А теперь представьте, что в ответ на изъявление радостных чувств в виде восторженного рассказа о прекрасном событии вы заметите: «Я тебе сочувствую». Как отнесется счастливчик к такому замечанию? А ведь вы искренне разделили его радость, то есть со-чувствовали ему!
Когда доходит до практического применения, «сочувствие» начинается распространяться не на все чувства, а лишь на грусть, печаль и боль, но вместо «согрустия», «сопечалия», «соболия» мы употребляем это странное слово «сочувствие», которое на самом деле должно означать «сострадание». Из обобщенного умения разделять любые чувства сочувствие превращается в способность и готовность прожить огорчение, которое переживает другой человек.
К чему все эти рассуждения? Они являются неловкой попыткой оттянуть главное: обсуждение самих чувств.
В последние дни мне довелось много и глубоко сочувствовать чужому горю. Эмоционально насыщенное событие невольно напомнило мне работу на опознаниях. С последнего опознания прошло немало времени, и мне казалось, что чувства, пережитые ранее, уже притупились… Оказалось, что нет: как будто по мановению печальной «волшебной палочки», в одно мгновение актуализируется все, испытанное ранее. Удивительное свойство имеет память – сохранять мельчайшие эмоциональные детали…
Странно, что за столько лет я так и не стала «профессиональным сочувствующим». Каждая трагическая ситуация, при всем сходстве с предыдущими трагедиями, воспринимается мной очень остро. Сопровождать людей в их экстремальных страданиях мне доводилось бесчисленное количество раз, но меня не покидает ощущение, что во мне – неиссякаемый запас сопереживания, экономить который совершенно бессмысленно. Вот зачем мне оберегать эти эмоциональные закрома от регулярного потребления? Ради того, чтобы они покрывались плесенью? Не знаю почему, но у меня не возникает желания защититься от эмоциональных трат и не происходит привыкания к горю.
Хорошо это или плохо – на этот вопрос у меня ответа нет.
Одновременно я начинаю понимать, откуда во мне такая толерантность к критике и недоброжелательности, которая вызывает удивление у многих, кто хорошо меня знает.

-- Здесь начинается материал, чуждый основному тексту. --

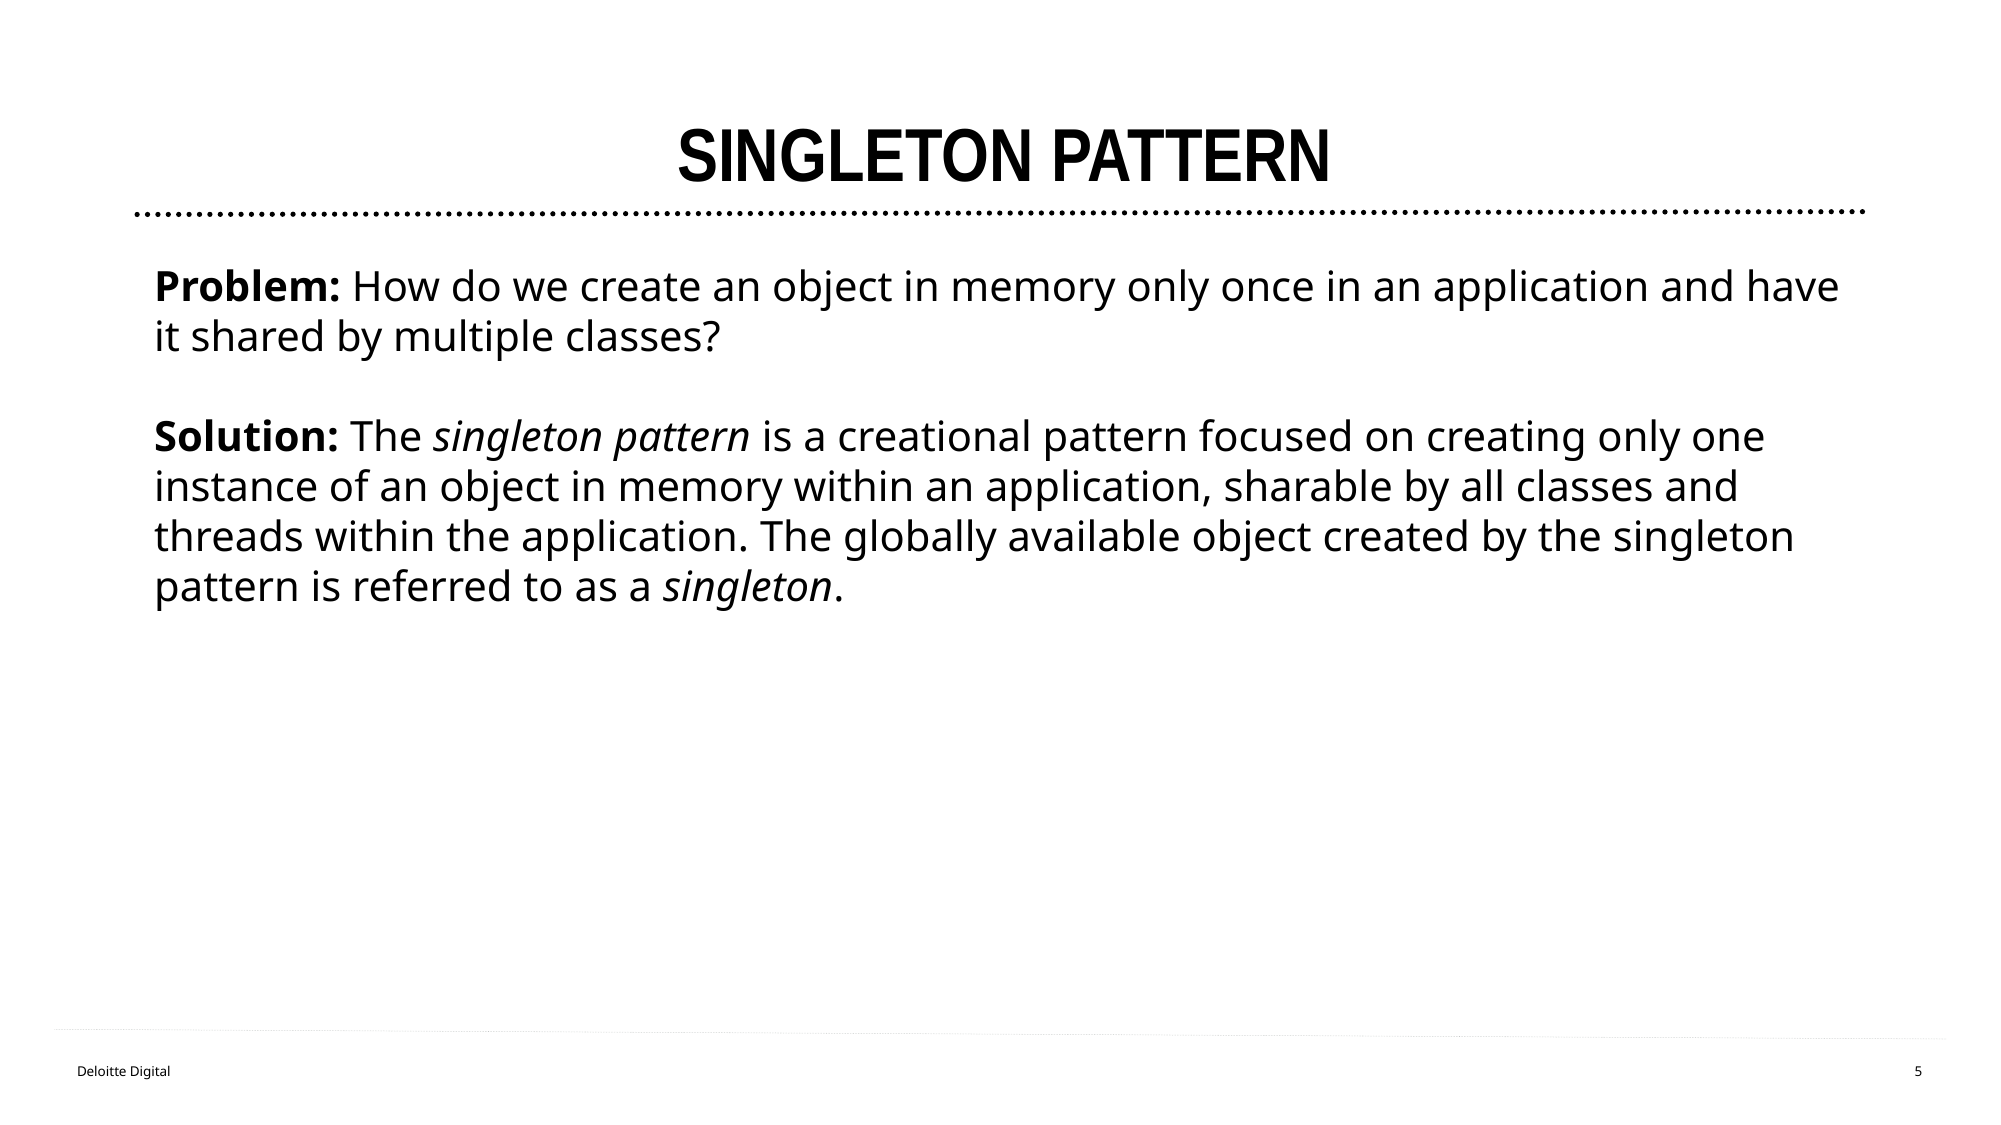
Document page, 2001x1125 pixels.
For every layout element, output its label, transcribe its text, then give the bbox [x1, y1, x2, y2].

text_box Problem: How do we create an object in memory only once in an application and have it shared by multiple classes? Solution: The singleton pattern is a creational pattern focused on creating only one instance of an object in memory within an application, sharable by all classes and threads within the application. The globally available object created by the singleton pattern is referred to as a singleton. [139, 252, 1874, 618]
title Singleton pattern [198, 26, 1812, 195]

Действительно, меня невозможно ранить, оскорбить или всерьез задеть. Я могу (из приличия) пресечь агрессивные выпады и временно расстроиться, но вот испытать глубокую обиду – нет, не получается. Стоит во мне какой-то невидимый и нерушимый ограничитель… Все нападки кажутся нелепыми и смешными, потому что мой ресурс эмоционального реагирования смещен в другую сторону – в сторону сопереживания чужому горю. Не знаю, как так получилось… Возможно, это – профессиональная деформация, а может быть – индивидуальная особенность, призванная делать меня неуязвимой, чтобы сохранить эмоциональный резерв для использования в ситуации, могущей принести пользу людям.
Есть мнение, что сочувствие имеет эгоистическую природу: пытаясь успокоить другого, мы стремимся облегчить собственное состояние – снять чувство вины и тревоги. Что ж, я не стану спорить с такой точкой зрения. Не исключено, что я столь эгоистична, что чужая боль вызывает во мне желание немедленно ее устранить. Пусть так. Правда, мое сочувствие – весьма деятельное: оно не ограничивается эмоциональным разделением страдания, а сопровождается работой, направленной на выведение человека из состояния горя. Точнее – на совместное прохождение с ним последовательных стадий горевания.
И с чем мне еще очень повезло: понимая, что моя помощь не будет оценена и в мой адрес могут прозвучать претензии и упреки (а не благодарность), я не стремлюсь сократить свой эмоциональный вклад и делаю его свободно и без сожаления.
Одним словом, иногда самые тяжелые в эмоциональном смысле дни становятся самыми осмысленными и важными в жизни.